As \(\tau\rightarrow\infty\), matching the inner and outer solution, one obtains

$$ D_{2}=A_{0}\alpha+1, \qquad \beta_{2}=\frac{4}{A^{2}_{0}}+\frac{\alpha}{A_{0}}. $$
(99)

Then we obtain \(g_{3}\),

$$ g_{3}=\bigl(\omega_{3}-\omega_{2}(2N_{1}-4 \alpha)\ln\eta\bigr)\eta, $$
(100)

thus \(g'_{3}(0)\rightarrow\infty\) leads to \(\omega_{2}=0\). From (84), we obtain

$$\begin{aligned} \psi_{2} =&\frac{N_{1}}{K^{2}(K+2)(3K+4)}\bigl(2e^{-B_{0}\tau}(K+1) \bigl(2K^{4}+(3\alpha -8)K^{3} \\ &{}+\bigl(3\tau^{2}+6( \alpha+1)\tau+10(\alpha-5)\bigr)K^{2}+4\bigl(\tau^{2}+2(\alpha+1) \tau+2(\alpha-9)\bigr)K-32\bigr) \\ &{}-e^{-A_{0}\tau }\bigl(8+10K+3K^{2}\bigr) \bigl(2(3\tau+\alpha-4)K^{2} \\ &{}+\bigl(\tau^{2}+2(\alpha+3)\tau+2(\alpha -8)\bigr)K-8\bigr)-4K^{2}(1+K)^{3}e^{-\frac{(3K+4)\tau}{(K+1)(K+2)}}\bigr), \end{aligned}$$
(101)

then \(\delta_{2}=g'_{2}(0)=-\frac{2(K+1)(7K+10)N_{1}}{(K+2)(3K+4)}\).
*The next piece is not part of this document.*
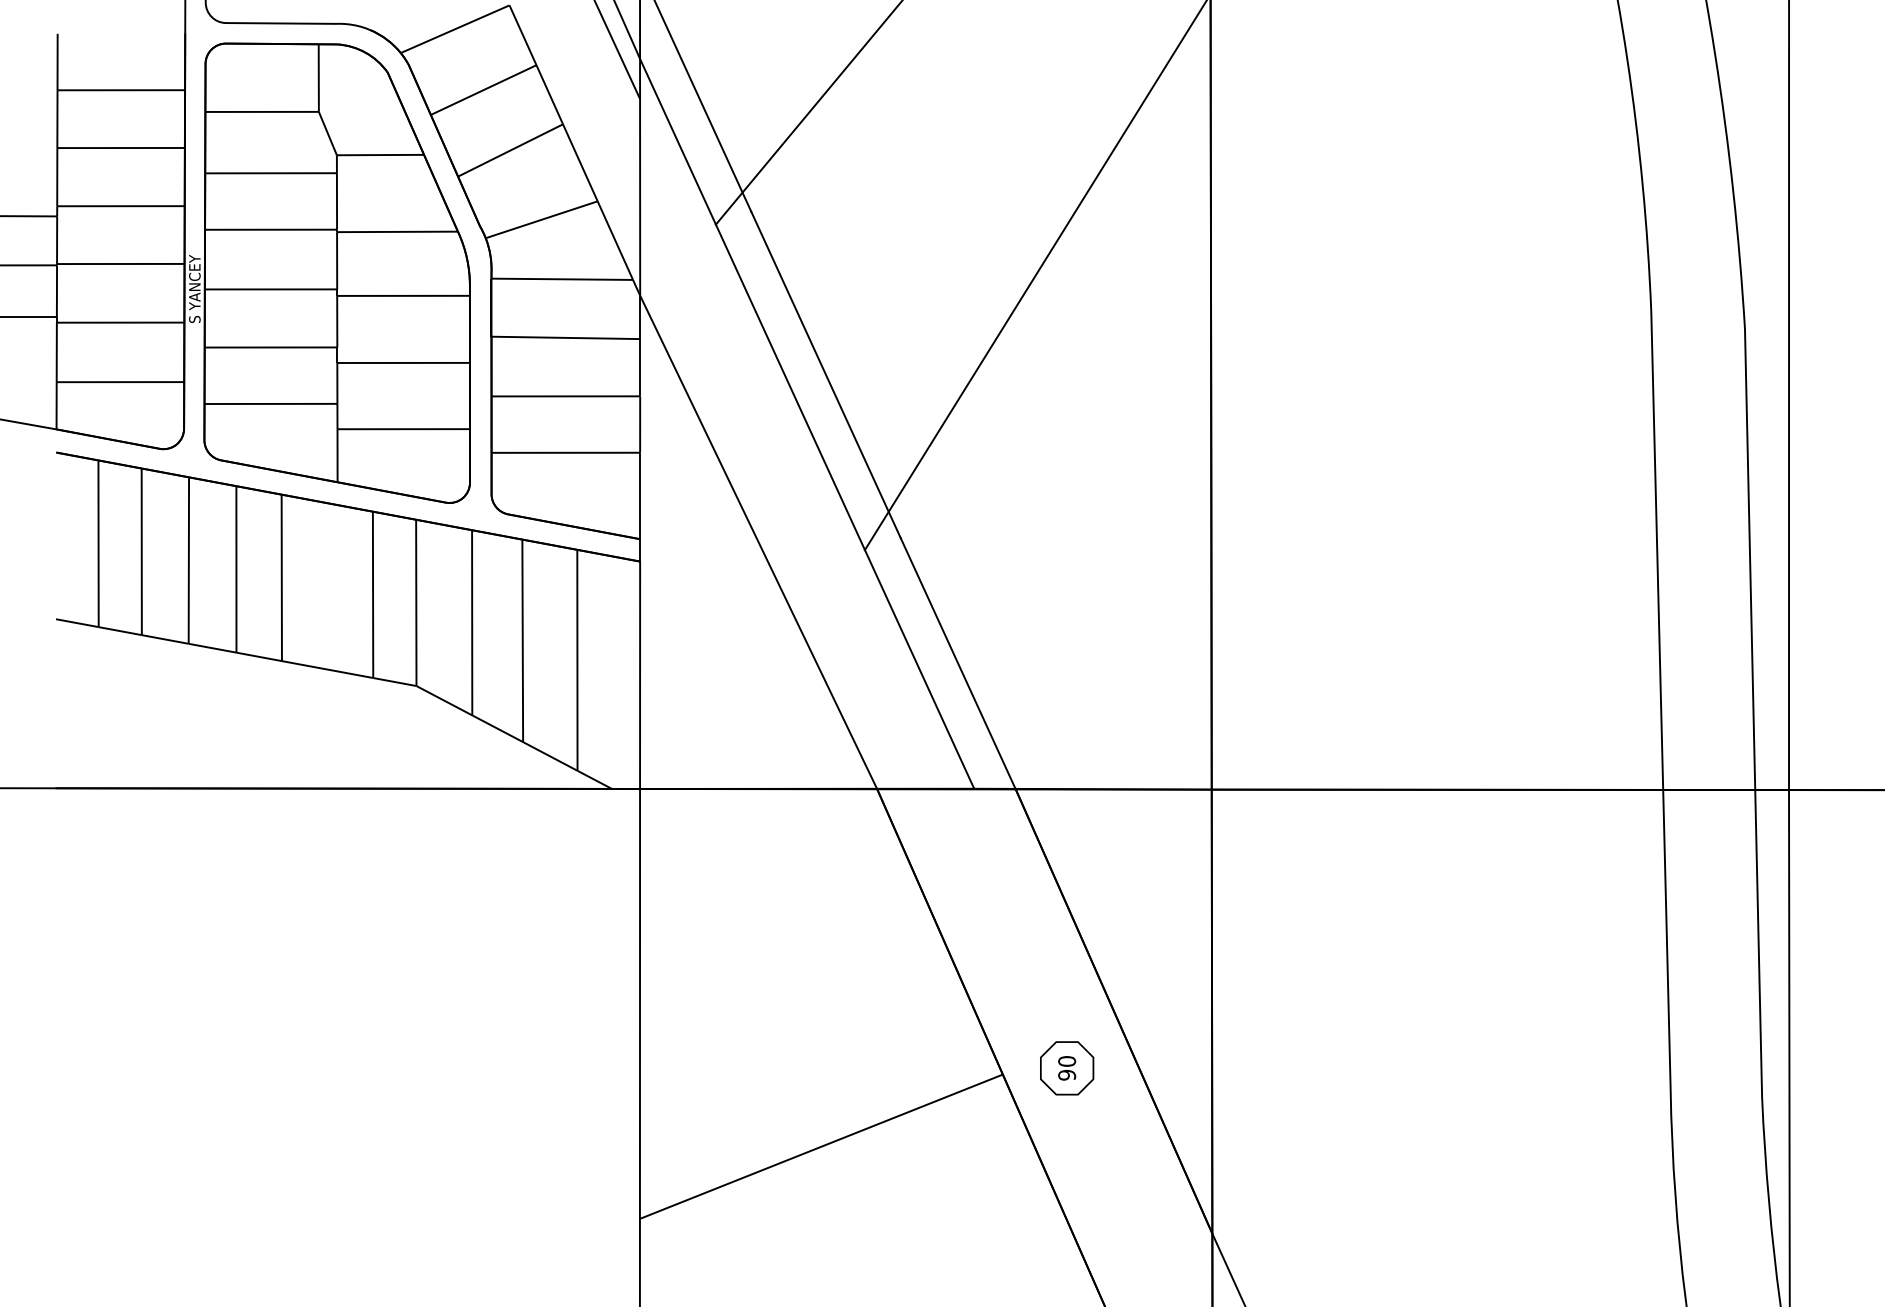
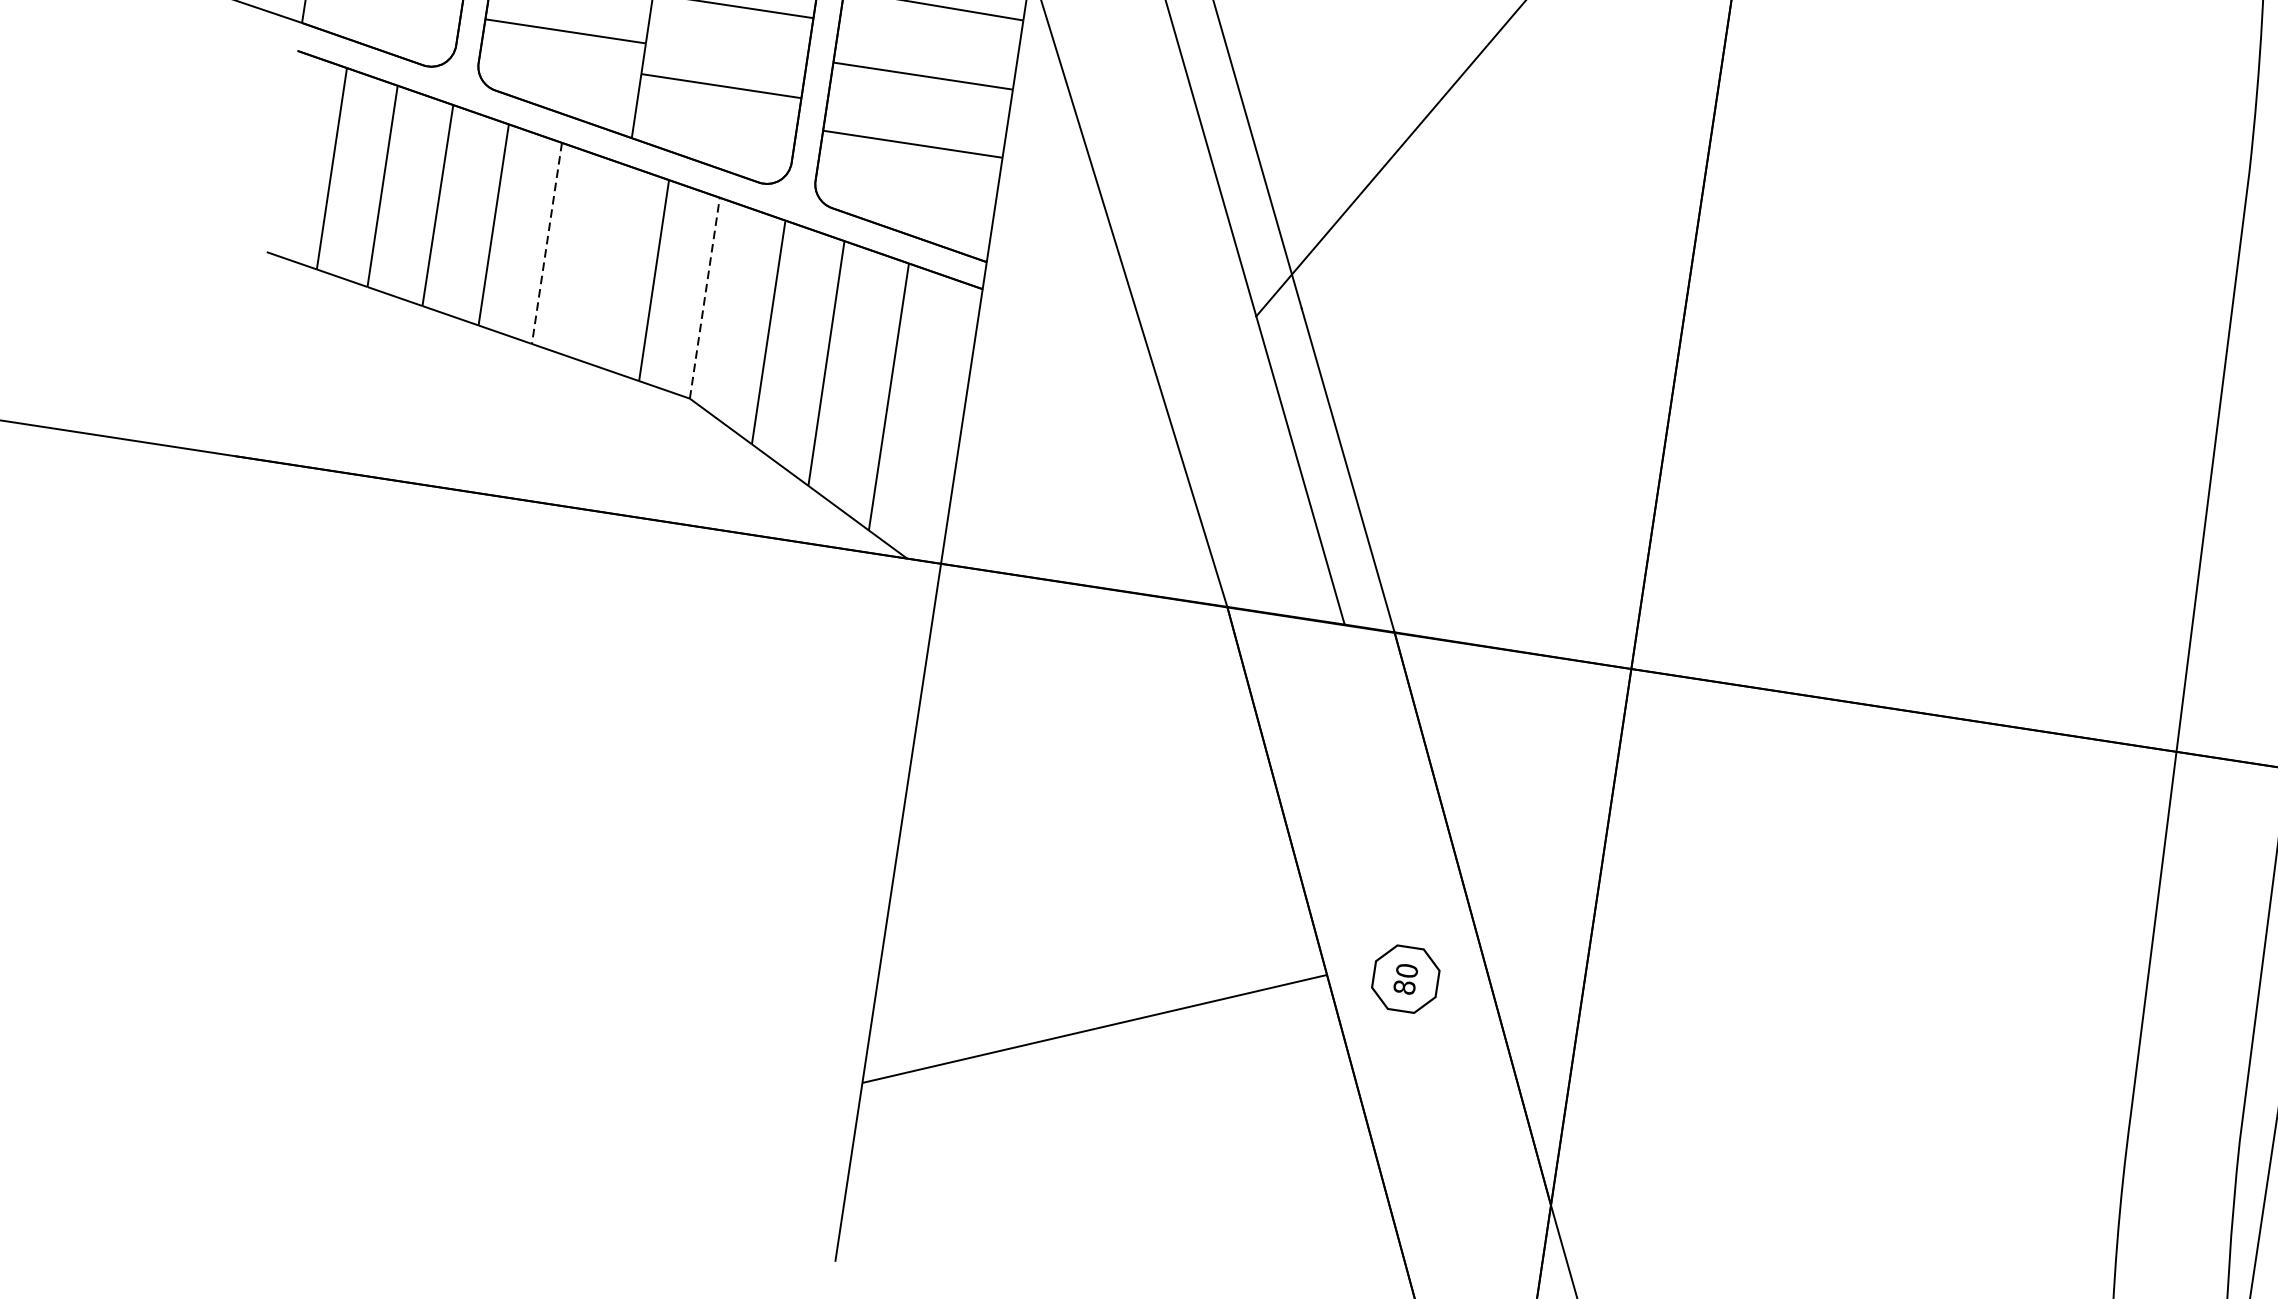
line: (281, 578) -> (546, 244), solid -> dashed
line: (416, 602) -> (705, 297), solid -> dashed
text: (1067, 1074) -> (1405, 986), 90 -> 80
Similarly, the comparison between the asymptotic and numerical solutions for different Reynolds numbers and expansion ratios is given in Tables 3 and 4. The axial velocity profiles and microrotation velocity profiles are presented in Figures 12, 13, and the results agree well.

Figure 12
figure 12

The axial velocity as \(\pmb{\mathit{Re}=100}\) , \(\pmb{K=0.1}\) , \(\pmb{\alpha=5}\) , \(\pmb{N_{1}=0.1}\) .

Figure 13
figure 13

The microrotation as \(\pmb{\mathit{Re}=100}\) , \(\pmb{K=0.1}\) , \(\pmb{\alpha=5}\) , \(\pmb{N_{1}=0.1}\) .

Table 3 The comparison between asymptotic and numerical solutions of \(\pmb{-f''(1)}\) for large suction Reynolds number as \(\pmb{K=0.1}\) , \(\pmb{N_{1}=0.1}\)
Table 4 The asymptotic and numerical values of \(\pmb{g'(1)}\) for large suction Reynolds number at \(\pmb{K=0.2}\) , \(\pmb{N_{1}=0.1}\)

5 Conclusions

The micropolar fluid through a deforming channel with porous walls is investigated numerically and analytically. In addition, the perturbation solutions are constructed for large injection and suction permeability Reynolds number. Some conclusions can be drawn:

  1. (i)

    The multiplicity of the solutions is influenced by the Reynolds number and the expansion ratio of the channel. New types of solutions are captured when the walls are expanding. Moreover, the non-existence of solutions for a specified range of Reynolds numbers with a particular positive expanding ratio is discovered.

  2. (ii)

    In order to eliminate the singularity of the solution for the case of large injection, the analytical solution is constructed by the Lighthill method.

  3. (iii)

    For the case of a large suction, the matched asymptotic expansion is used to obtain the analytical solution by the matching of the inner solution with the outer solution.

In this paper, we only construct two solutions for large injection or suction Reynolds number by singular perturbation methods. Some other multiple asymptotic solutions may be constructed to complement the above results in the future, which will help us to better understanding the stability of the micropolar flow through a deforming channel with porous walls.